Economics and finance, Trade and industry, International relations | Asia, East Asia, The World

2 September 2016

Russia’s declared pivot to the East has so far proved unimpressive in practice, with the outcomes falling far short of its ambitions, Pavel K Baev writes.

Vladivostok, which had an expensive facelift for the 2012 APEC summit, will this week host the Eastern Economic Forum, and President Vladimir Putin is due to preside over the proceedings. His goal is to reassert Russia’s commitment to playing a major role in Asia-Pacific geopolitics and to reinvigorate business ties with this dynamic region.

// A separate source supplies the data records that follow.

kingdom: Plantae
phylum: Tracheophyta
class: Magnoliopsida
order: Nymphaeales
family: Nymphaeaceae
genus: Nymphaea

The provisional results of Russia’s “pivot” to the East, launched two and a half years ago against the backdrop of the Ukraine conflict, are nevertheless quite disappointing. Not only has the volume of trade shrunk by about a third in this time, but Moscow’s ability to engage with the key issues on this hugely complex regional security agenda has proven to be lacking.

The main focus of Russia’s efforts was on upgrading the strategic partnership with China so that it would mature into something approaching an alliance. This hasn’t happened and the friendliness demonstrated by Putin and President Xi Jinping can barely mask the mutual disillusionment.

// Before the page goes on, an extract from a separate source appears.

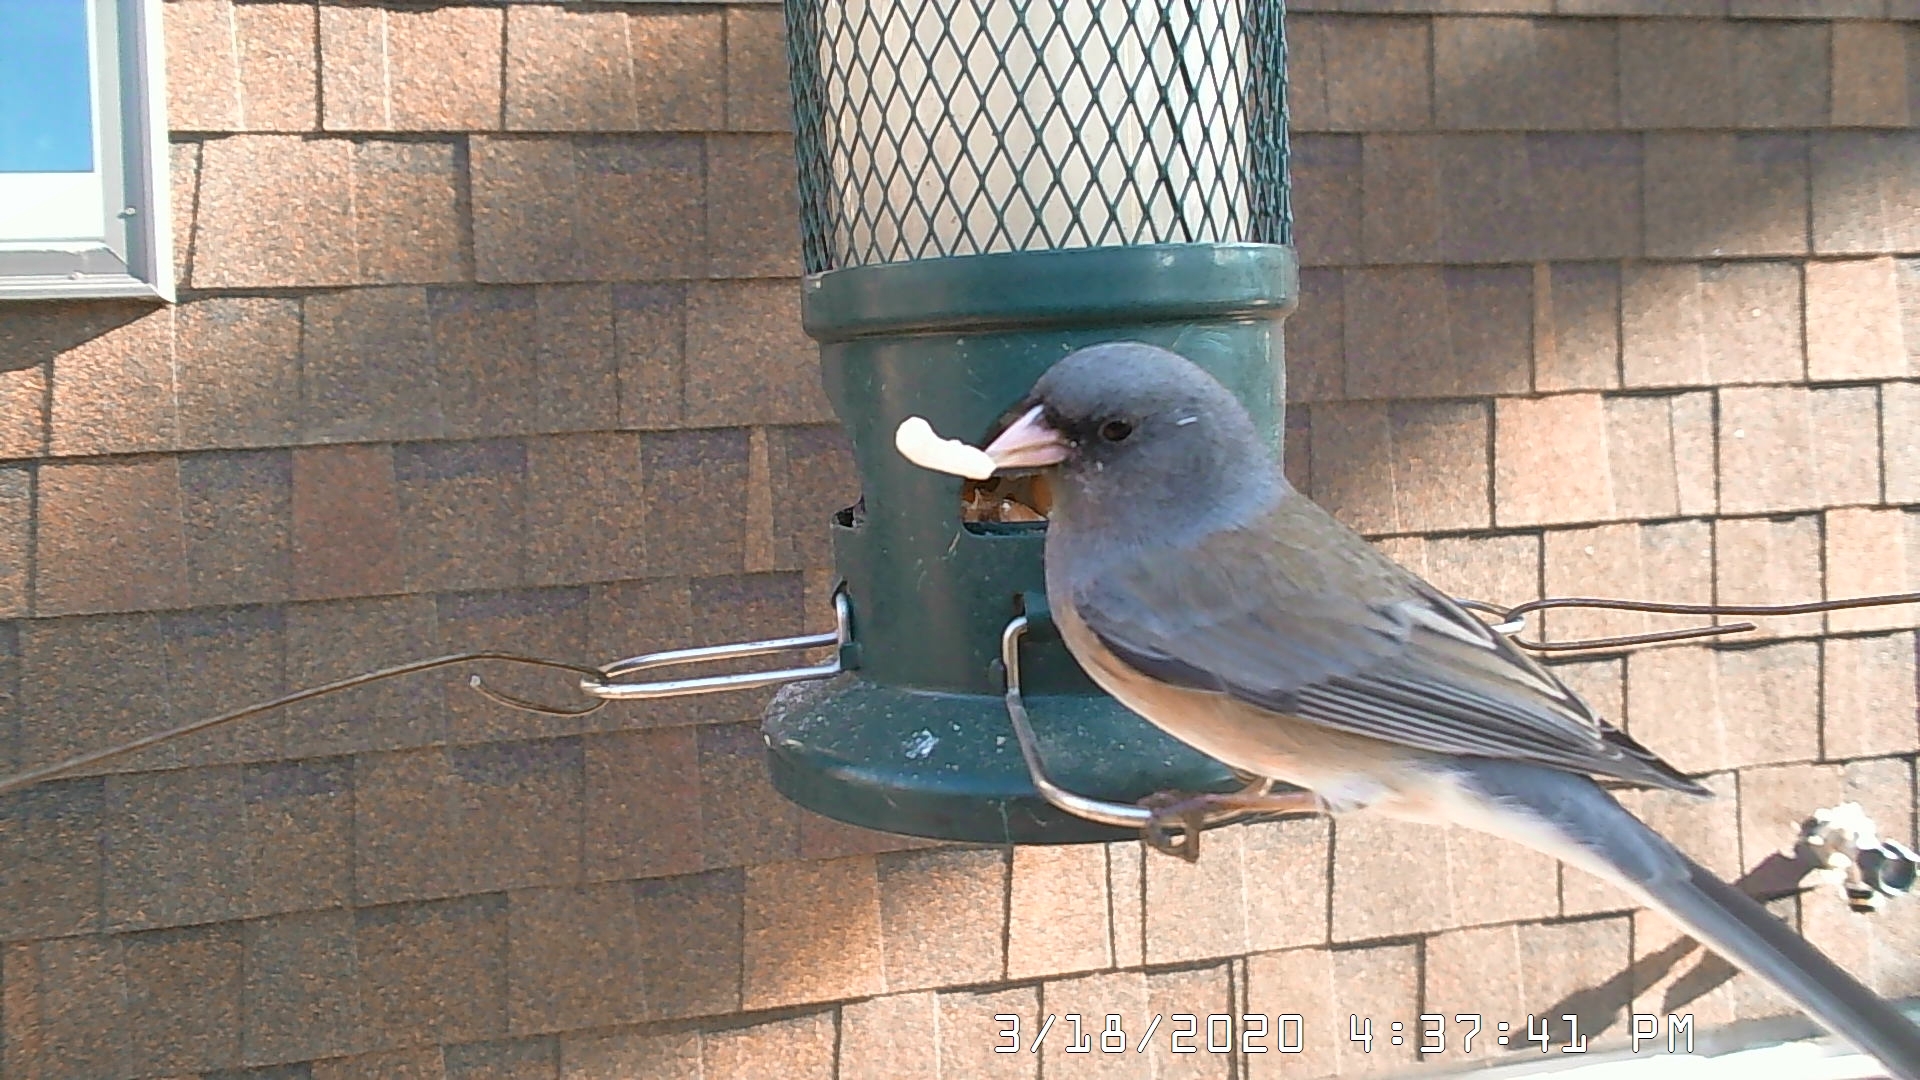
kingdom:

More on this: Can Russia put itself at the centre of ‘Greater Eurasia’? | David Lewis

Gas exports were supposed to constitute a new solid foundation for the partnership, but the implementation of the deal signed with great fanfare in May 2014 has been delayed, and the second deal connecting the Yamal gas fields with Xinjiang has been indefinitely postponed. Gazprom, Russia’s gas monopoly, is struggling with falling prices and profits – and cannot produce a design that makes new pipelines to China cost-efficient. Beijing has found it opportune to instead put some money into the Yamal-LNG project, but Russia’s entry into the competitive LNG market is set to be very narrow, so the “strategic” value of this enterprise is more in rewarding several sleazy oligarchs, who have direct ties to the Kremlin but are the target of Western sanctions.

The Chinese leadership is monitoring very keenly the trajectory of Russian economic recession in an attempt to gauge the price of sacrificing the goals of modernisation for the sake of geopolitical ambitions, as Russia did with the annexation of Crimea in March 2014. Beijing’s own geopolitical ambitions are centred on the South China Sea, and it was rather disappointed in Moscow’s impeccably neutral response to the verdict issued by the Permanent Court of Arbitration in The Hague on the case presented by the Philippines.

Seeking to redress this disloyalty in its partnership with China, Russia has agreed to partake in joint naval exercises in the South China Sea in mid-September, but the combat capability of its Pacific Fleet is weakened by the collapse of the contract with France for delivery of two Mistral-class amphibious assault ships.

Beijing has refused to send a high-level delegation to the Vladivostok forum and this has reminded Moscow of the need to diversify its ties to the Asia-Pacific, since its dependency on a partnership with China has become too obvious and one-sided. According to Russian media, the main hope is now pinned on the meeting between Putin and Japan’s Prime Minister Shinzo Abe, who comes to Vladivostok with promises to invest in the badly dilapidated infrastructure of the Far East. The deadlocked dispute about the South Kuril Islands, however, is set to remain a stumbling block and Putin has limited space for compromise on this matter, where “patriotic pride” remains a dominant driver.

Economic decline is a major disadvantage for Russia’s engagement with the Asia-Pacific, where growth is often seen as the main criterion for success, but there is also a pronounced shortage of political attention. Putin, for that matter, didn’t attend the ASEAN summit in Kuala Lumpur last November and is not going to go to the Vientiane summit later this month, sending Prime Minister Dmitri Medvedev instead.

This lack of interest is caused by a generally poor understanding of the political dynamics in the region, and even of policy-making in China, in the Kremlin, which remains predominantly Euro-centric in its plottings and prejudices. Paradoxically, the confrontation with the West caused by the Ukraine crisis has only sharpened this preoccupation because the Russian leadership has to focus its attention on countering perceived threats on its own doorstep – and on ensuring that the fortunes evacuated to “safe havens” in Switzerland and London are as secure as they could be against money laundering investigations.

Russia’s ambitions to claim a major role in the Asian concert may be genuine, but declarations about setting political priorities accordingly remain shallow, and the capacity for delivering on such high promises is non-existent.